It’s been a couple of years since I visited this spot. Rosslyn Chapel, and Roslin Glen is one of my favourite places to spend time. There’s an immense peace around this area. It’s a cleansing meander where time could stop—of course, it never does; what we spend can never be made back. This setting has inspired many poets, storytellers, novelists and artists for hundreds of years, if not more. I admit it inspired a fictional setting in one of my short stories. I wonder if any of my readers could spot it? That story has more to it in the pipeline — don’t they always.
Today, after another restless night, I took a slow venture to Roslin village in Edinburgh. My journey was flanked with sorrow from the moment I left the house; a lone magpie was almost constant in my sights. Different individuals, but always a solitary sorrow. I penned some notes. At the village, I paid a visit to the chapel first. I asked after William — anyone who has known Rosslyn in recent years may know of the black cat often found around and inside the chapel. My heart hurt to hear of his passing in 2021. The first time I visited, he sat by my side in the chapel. The cool cat left a strong impression. When inside, I took a moment on that pew with a memory of that energy. We’re all just passing through.
Rosslyn Chapel was founded in 1446 by Sir William St Clair (Sinclair) as a family chapel. (Like the name? As a Sinclair, I have a blood draw to the place like many from our rich Scottish/French/Scandinavian line). The founder died before the building’s completion 40 years later. It was not finished to William’s original design. As with many such buildings, following the 16th-century reformations, the little chapel fell into disrepair. Cromwell’s men later used it during their attack in the 17th-century to stable their horses. In the 19th-century, the chapel underwent some Victorian restoration, and services began again. Unfortunately, the work performed to protect the sandstone carvings, along with the high humidity within the chapel, was discovered to have a deteriorating effect, and major restoration works began in the late 20th-century by The Rosslyn Chapel Trust.







Read more about the chapel by visiting here.
I find it interesting how peaceful the building itself is. Silence enveloped my bones the first time I stepped inside it; silence and comfort. I have sometimes felt visceral unrest in Christian buildings — the energy poured into their design is distinctly to pay worship to their single god—a god whose people I’ve had conflict with. I feel the judgment and persecution beneath its serenely carved masks and outward message of peace.
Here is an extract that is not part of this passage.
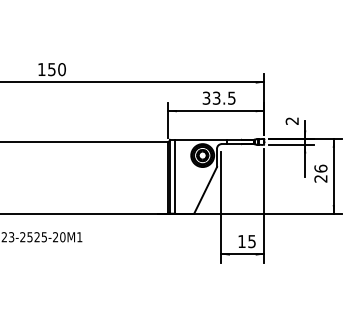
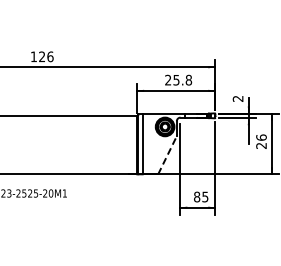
text: (57, 69) -> (46, 56), 150 -> 126
text: (219, 97) -> (178, 79), 33.5 -> 25.8
line: (205, 189) -> (167, 154), solid -> dashed
text: (242, 240) -> (197, 196), 15 -> 85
Peace that’s splattered in blood. I can feel dirty, hateful hands squeezing my throat. I’ve never felt a whisper of that at Rosslyn Chapel. One could shelter there under all those carved eyes, flowers, stars, and green men. Rosslyn feels more spiritual than religious. I love that about her. Perhaps she was designed for monotheism, but she feels far more polytheistic to this pagan. And you don’t have to look far online for information and theories on the glorious tapestry of symbolism carved into the sandstone inside and out of this divine little gothic gem. But, if you’ve never been, I suggest not reading a single thing — visit her, sit in her cradle of silence and tell me what you feel.
The chapel sits above Roslin Glen. A wee wander down beneath and by the ruins of Roslin Castle is a divine way to cap off or sandwich a visit to the chapel. The ancient woodlands along the glorious River Esk are perfect for a quiet contemplation walk and just as good for a fun day out with the kids. I needed the former, and I will no doubt be taking my little monsters on the next trip over.